This letter was written by a junior woman at Gustavus to all parents. A recent look at her own drinking has inspired her to share her experiences so parents and students may have a more open and honest conversation about alcohol use.
"Recently I saw a news story about binge drinking at the University of Minnesota. While it focused on the students at the U of M, they could have been talking about any college. It pained me to see how out of touch the adults seemed and how they came to no real conclusion about why students binge drink or how they can be helped. They stated that binge drinking was having five drinks. My friends and I laughed. They said that students were drinking upwards of twenty five drinks. My friends and I named people that do that every weekend. Talking about students drinking seems a bit of a phenomenon to me lately. One that has had no results and answered no questions. I know that parents are often in the dark about their kids drinking whether it is by choice or not. If you know your student is drinking, fine, but do you know how much they’re drinking?
As a freshman in college I never considered myself a party girl, but maybe that’s what I was.

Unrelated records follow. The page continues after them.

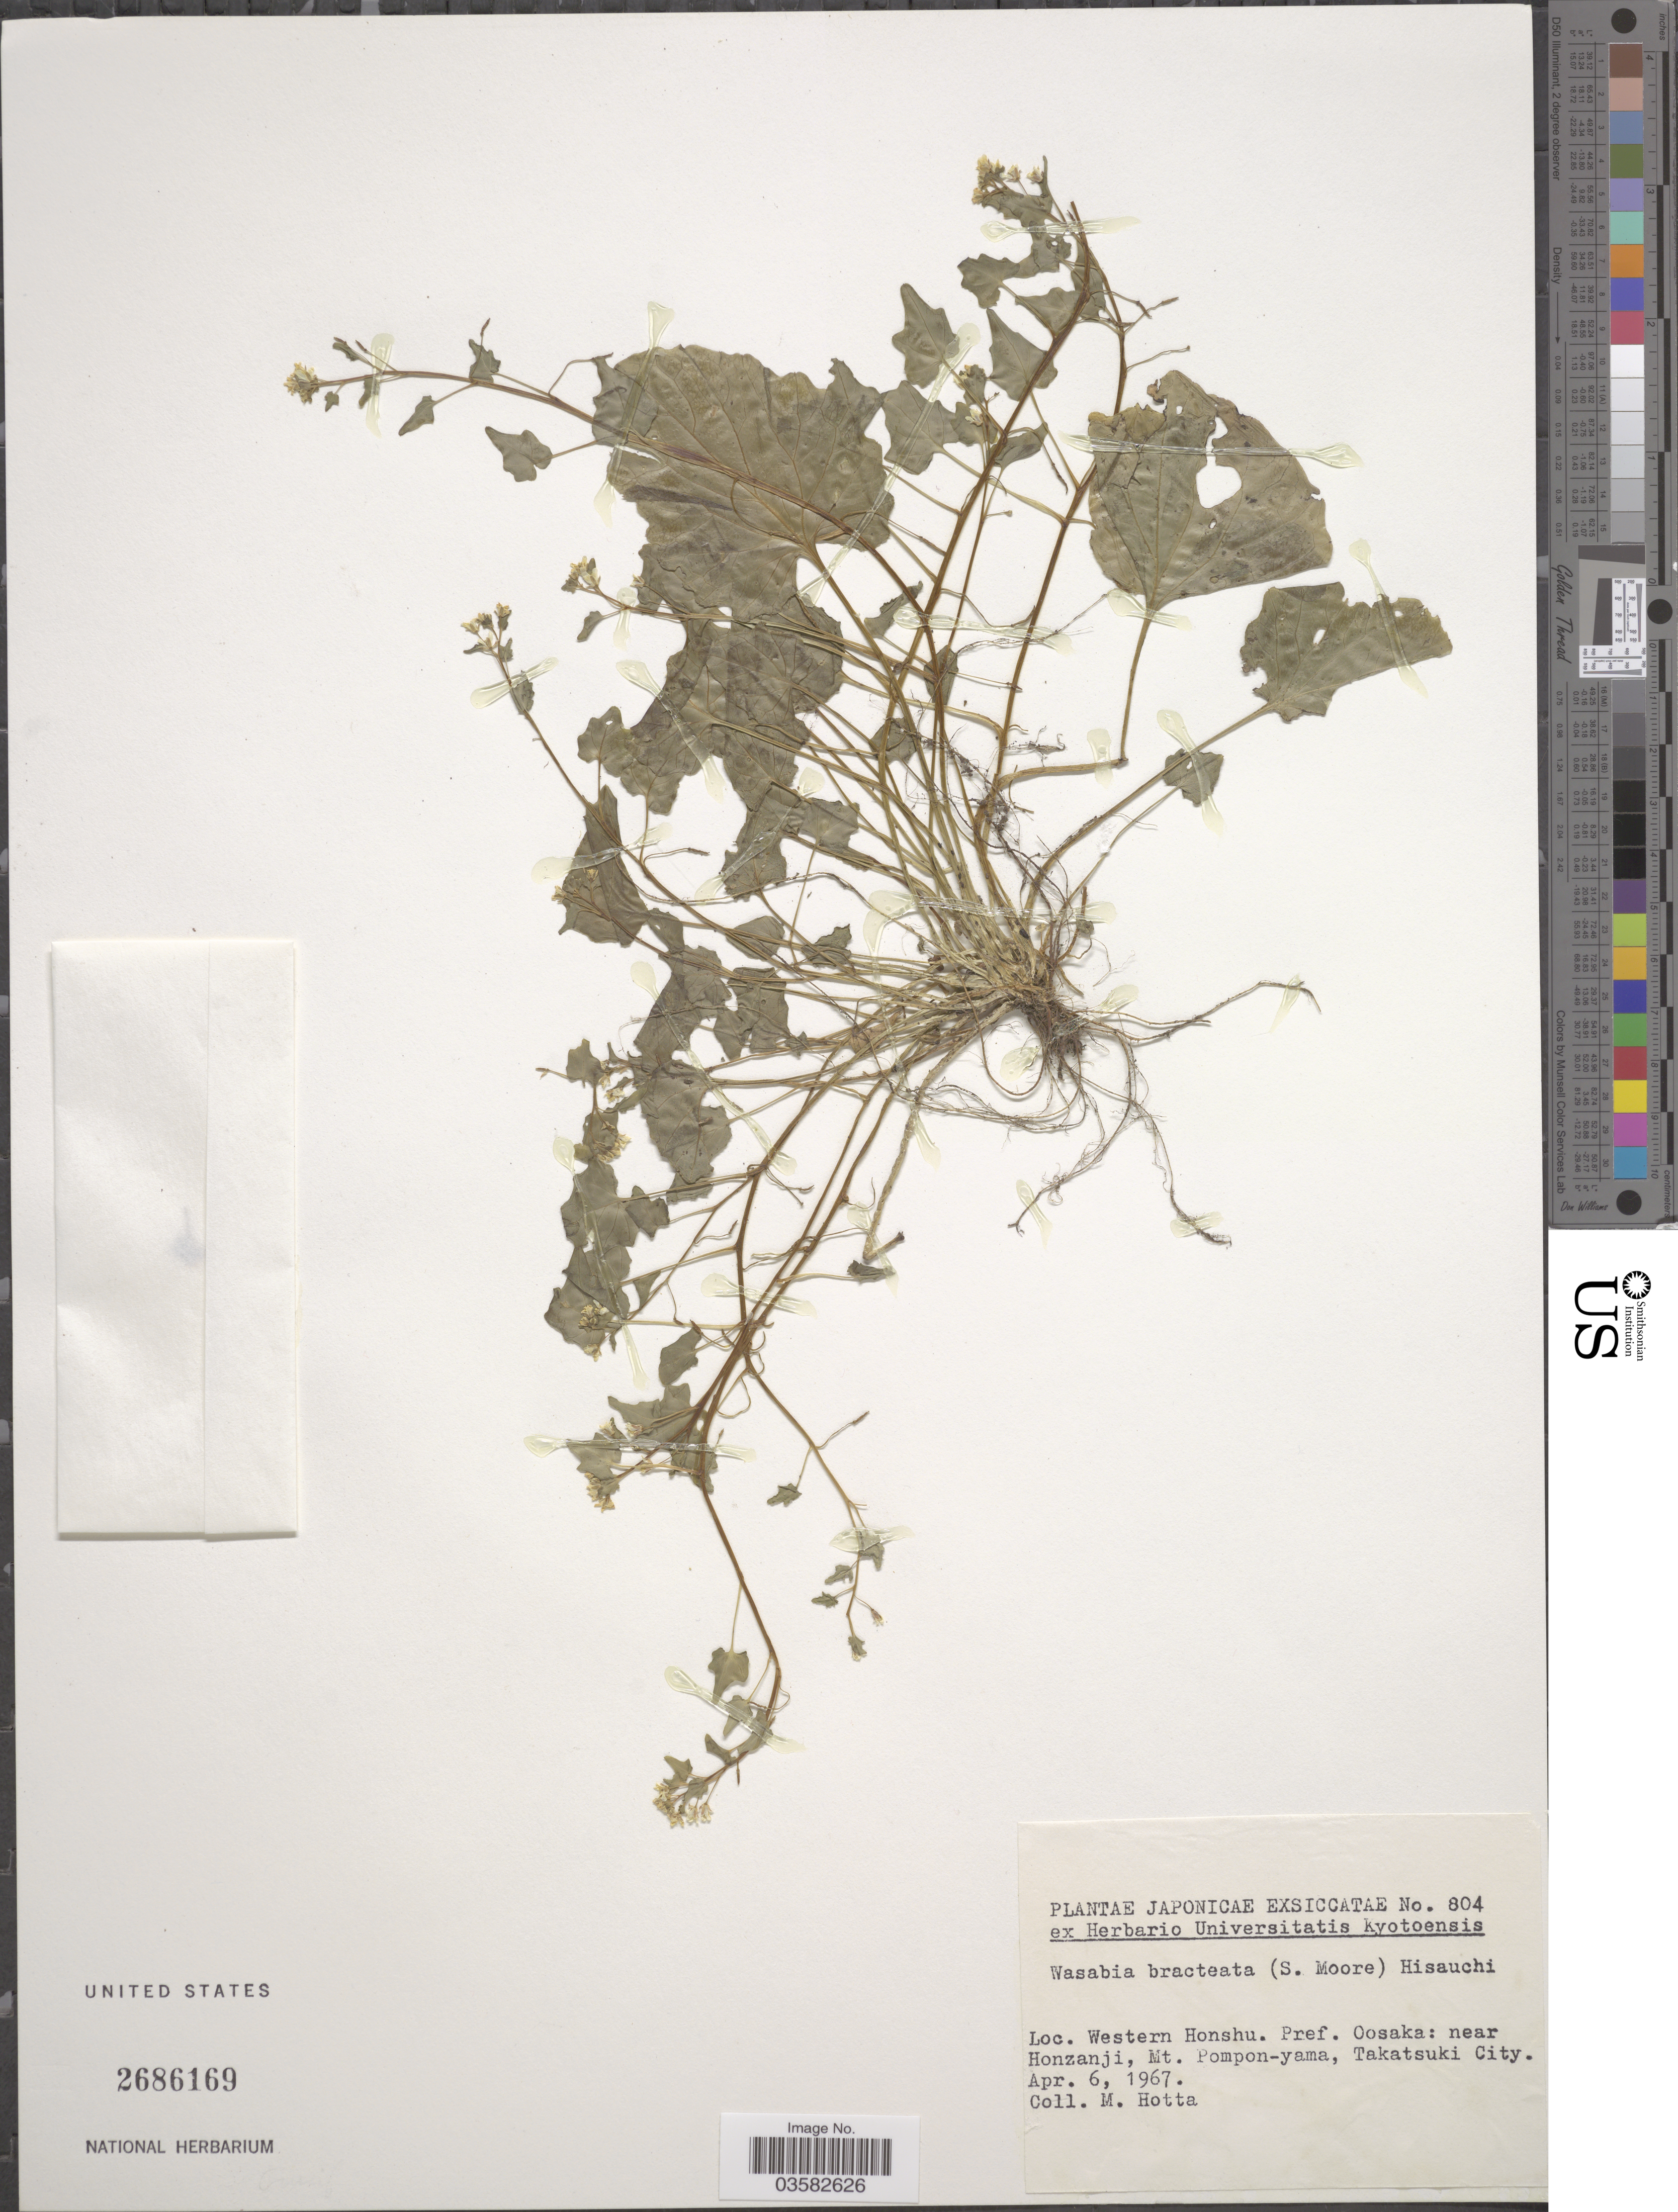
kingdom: Plantae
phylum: Tracheophyta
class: Magnoliopsida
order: Brassicales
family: Brassicaceae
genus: Eutrema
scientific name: Eutrema bracteatum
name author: (S. Moore) Koidz.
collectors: M. Hotta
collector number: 804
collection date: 1967-04-06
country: Japan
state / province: Osaka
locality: Western Honshu. Pref. Oosaka: near Honzanji, Mt. Pompon-yama, Takatsuki City.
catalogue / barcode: US 2686169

I went out two to three times a week, a relatively common amount compared to a lot of people that I hung out with at parties. When I went out I drank and I drank a lot. This was no indication of a larger problem because let me explain another phenomenon I have seen at college, the party scene. If you are drinking (which is the large majority) you are getting drunk. This is not social drinking, having a few beers with your buddies. This is having five or six shots in your dorm room before you go out and actually start drinking. If you think this is not something your child would do, you’re wrong. Because if that sounds like something a hard-core drinker would do you are not in the right mentality. In college people think they can drink every night of the week and they don’t have a problem. It’s not until they’re drinking everyday in the workforce that it’s a problem. And yes I do know people that drink five to six times a week, four in a “good” week. These are the same people that I would not classify as having a problem. They’re just having fun in college. Don’t get me wrong I find this behavior to be both sad and unhealthy, but if there are going to be any changes in how students drink we have to be honest about what they’re doing. Now that we have established what kind of drinking habits college students have, what can parents do about it?
The bottom line is that students are not going to stop drinking, so telling them not to drink is only going to annoy and distance them. Telling them to drink less is a starting point to solving problems. Tell them that drinking less will help keep that pesky freshman fifteen off. Drinking less will prevent embarrassing party moments like falling or puking in front of half the campus. Drinking less will make you feel a whole lot better the next morning. I know it sounds cliché, but what is the point of going out if you’re not going to remember any of it the next day? Ignoring the fact that your child is drinking is not smart for either of you. Encourage them to go out and have fun and talk to them about what and how much they’re drinking. Get interested into that aspect of their lives because it’s a big part of college for some students. As parents it’s your duty to start talking to them now before they call you from detox, jail, or the hospital."